Statistical analysis

Linear mixed-effects models were used to examine the longitudinal associations of the previous 1-year exposure to air pollution with glycemic indicators, considering each participant as a random effect. All covariates except sex were considered as time-varying variables. Glycemic indicators, body mass index, and lipid profiles were natural log-transformed owing to a skewed distribution. Model 1 was adjusted for age and sex. Model 2 was adjusted for Model 1 variables plus household income, SBP, DBP, body mass index, triglycerides, HDL cholesterol, LDL cholesterol, level of physical activity, smoking status, and current alcohol consumption status. All air pollutant concentrations were standardized. The glycemic indicator change was expressed as a percentage change per 1-standard deviation (SD) increase in each air pollutant and its 95% confidence interval (CI). Percentage changes were calculated using the formula: \(\:\left({exp}^{\beta\:}-1\right)\times\:100\). To perform a complete-case analysis, we excluded outcome variables, exposure data, and covariates from the analysis if any were missing. Selection of study participants is shown in Supplementary Material  1.

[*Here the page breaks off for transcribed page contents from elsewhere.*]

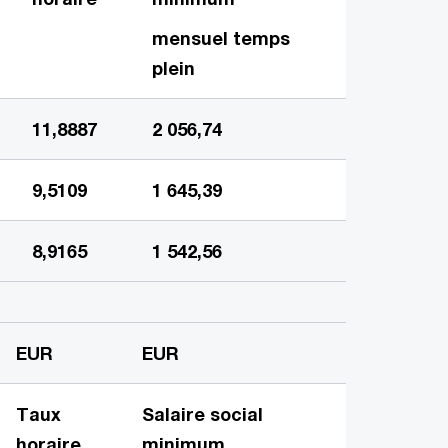
mensuel temps
plein
11,8887
2 056,74
9,5109
1 645,39
8,9165
1 542,56
EUR
EUR
Taux
Salaire social
horaire
minimum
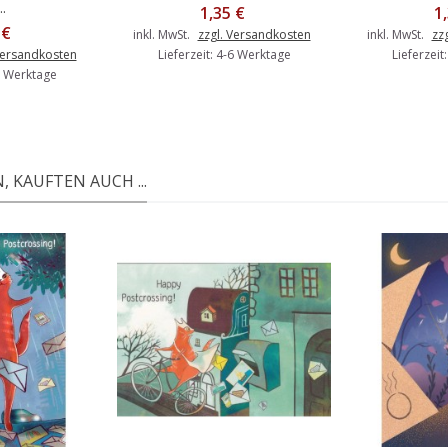
..
1,35 €
1
 €
inkl. MwSt.
zzgl. Versandkosten
inkl. MwSt.
zz
Versandkosten
Lieferzeit: 4-6 Werktage
Lieferzeit
-6 Werktage
 KAUFTEN AUCH ...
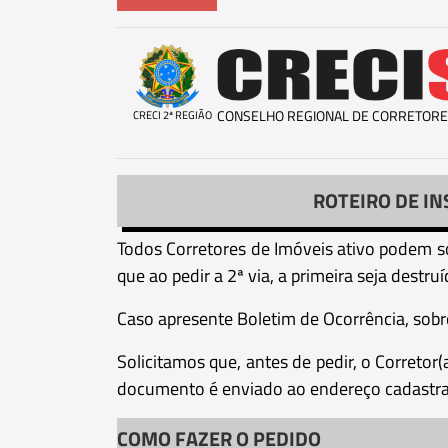
CONSELHO REGIONAL DE CORRETORE
CRECI 2ª REGIÃO
ROTEIRO DE IN
Todos Corretores de Imóveis ativo podem so
que ao pedir a 2ª via, a primeira seja destr
Caso apresente Boletim de Ocorrência, sobre
Solicitamos que, antes de pedir, o Correto
documento é enviado ao endereço cadastr
COMO FAZER O PEDIDO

Additionally, we examined the associations of air pollution concentrations for 5 years prior to the baseline survey with glycemic indicators after IPTW [21]. This approach enabled us to improve causal inference by minimizing the impact of differences in baseline characteristics between participants living in high- and low-pollution areas. For IPTW, we estimated propensity scores by constructing multivariable logistic regression models, including all covariates except for physical activity. The propensity score was defined as the probability of being assigned to the higher or lower 5-year exposure group. The higher exposure group was participants with the 66 percentile or higher concentrations of PM₁₀ (≥ 50.1 µg/m³), PM_2.5 (≥ 23.9 µg/m³), and NO₂ (≥ 32.5 ppb). The lower exposure group was those with lower than 33 percentiles of PM₁₀ (< 47.3 µg/m³), PM_2.5 (< 22.7 µg/m³), and NO₂ (< 26.9 ppb). The numbers of these subsets were 633, 632, and 632 in the higher exposure groups and 612, 611, and 612 in the lower exposure groups for PM₁₀, PM_2.5, and NO₂, respectively. Linear mixed-effects models were constructed by considering each matched pair as a random effect and simultaneously accounting for repeated measures within individuals. Furthermore, we included physical activity level as a time-varying covariate in the model.

Using the above lower and higher exposure subsets, we estimated the impact of physical activity level changes on the association between air pollution and glycemic indicators. We repeated the above linear mixed-effects model analyses with IPTW after stratification by changes in physical activity levels (levels of physical activity maintenance and the change in METs), including Model 2 covariates except for physical activity. Significant between-group differences were tested using the formula proposed by Altman and Bland [22].

Given the observed positive associations of PM₁₀ and NO₂ with insulin and HOMA-IR in the increased METs group, we conducted post-hoc analysis to explore non-linear relationships between the levels of METs increase and glycemic indicators at follow-up and compared the patterns between the lower and higher exposure groups. Participants with increased METs (METs difference between baseline and follow-up > 0) were only included in this post-hoc analysis. The non-linear relationships were estimated using a generalized additive model (GAM), including METs as a spline independent variable (degrees of freedom = 3) and each glycemic indicator as the dependent variable. The GAM was adjusted for the corresponding glycemic indicator at baseline and all covariates (as parametric variables) in Model 2 except physical activity.

All statistical analyses were performed using SAS version 9.4 (SAS Institute, Cary, NC, USA). Statistical significance was set at two-sided p < 0.05.